Happy Tuesday! Lawmakers on Tuesday will hold the first hearing on the military's "don't ask, don't tell" policy since July 2008, when Defense Secretary Robert M. Gates and Adm. Mike Mullen are expected to announce the creation of a group to assess how to carry out a full repeal of the decades-old policy that requires gays to keep their sexual orientation secret.
But the policy isn't going anywhere anytime soon, as Gates and Mullen are expected to tell the Senate Armed Services Committee that it could take years to integrate gay men and lesbians fully into the military, according to The Post's Craig Whitlock and Michael D. Shear. (The Federal Eye will live blog the Senate hearing, which is slated to begin around Noon ET.) Two appointees will be named to oversee a group that will draw up plans for integrating the armed forces, according to sources familiar with the Pentagon's deliberations on the subject. The planning effort is expected to take up to a year.

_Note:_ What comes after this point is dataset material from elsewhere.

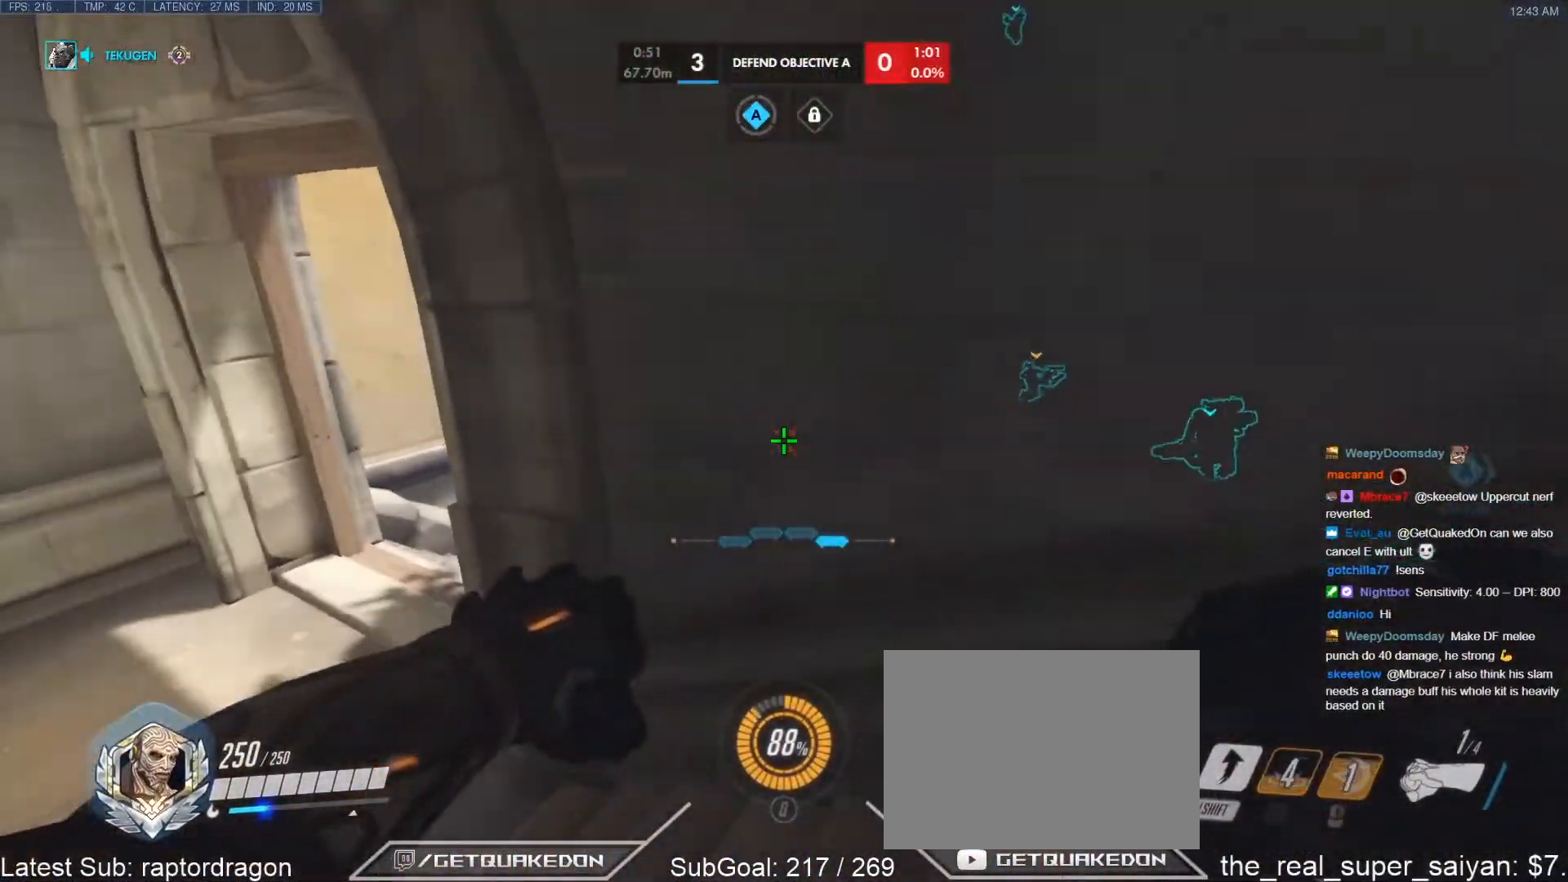
{"keys": ["a"], "events": [[117, "a", "down"], [117, "w", "down"], [450, "w", "up"]]}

Gates -- who fired a top general on Monday for his failure to oversee the Joint Strike Fighter program -- has asked Pentagon lawyers whether the military could ignore allegations made by snitches, civilians or other third parties. Under such a scenario, gay military personnel would face discharge only if they themselves declare their sexual orientation. It's expected the military will let up on such charges in the interim while the group meets.